On a slightly unrelated topic, while at the Edinburgh Festival, I picked up this rather nice greetings card:
It’s by Edinburgh designer Sharon Pringle; the pattern is called “Anster” and it’s part of her “Elie” collection. Now, I doubt she created her pattern using a Force-Directed Graph of a university organisational structure programmed in Processing – but it looks a lot like the network visualisations I see – and it looks neat. I am tempted to buy myself one of her mugs. (She also has the aforementioned greetings cards, and handsome cushions)
Hi there Martin. So glad you like your card and my mug design! The design is based on a small sketch I found in my husband’s notebook. He’s an architect and he was working out pathways between groups of buildings. I took his diagram, tweeked it a bit and repeated it and ended up with the finished design.
Hmmm… do you know what technique he used to create them? Or was it freehand? I’m based in an architecture school, and there are various techniques that people here use to understand space and how people interact with it…
Is this a flat network, or have you enforced any kind of hierarchy? Perhaps integrating a hierachical approach would be an interesting way of working with nested departments, research groups etc?
Hi Dan – the hierarchy is implicit in the links; in fact, that’s how I’ve defined them. A link exists between an entity and its immediate parent entity, and that is all. It might be interesting to introduce some sort of collaborative linking to designate real research links rather than just organisational structure. It would be cool to introduce people and their affiliations, research students, etc but that would get rather complex.

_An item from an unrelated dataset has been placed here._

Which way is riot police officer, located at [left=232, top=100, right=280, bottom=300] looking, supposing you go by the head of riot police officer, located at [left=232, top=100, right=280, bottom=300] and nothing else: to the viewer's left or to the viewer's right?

What was the data source for this, or did you do it by hand? Also, what was the ‘force’ on the links or was that just for layout purposes?
Might be interesting to take a data-mining approach and slurp each group’s homepage, extract the keywords, and then see which departments are linked by common terms even though they are from different faculty groupings…
Hi Jon. It’s taken from the UCL website, done by hand. I used an older version of this:
http://www.ucl.ac.uk/ras/acs/governance/organisation/units
So I could probably update it and be a bit cleverer about it (explicitly assign each entity a hierarchical level rather than define that by link depth, as I have done).
It’s a force graph layout; the links are of equal strength if I recall.
I like your idea. Let’s do it! Then put it on a fabric print.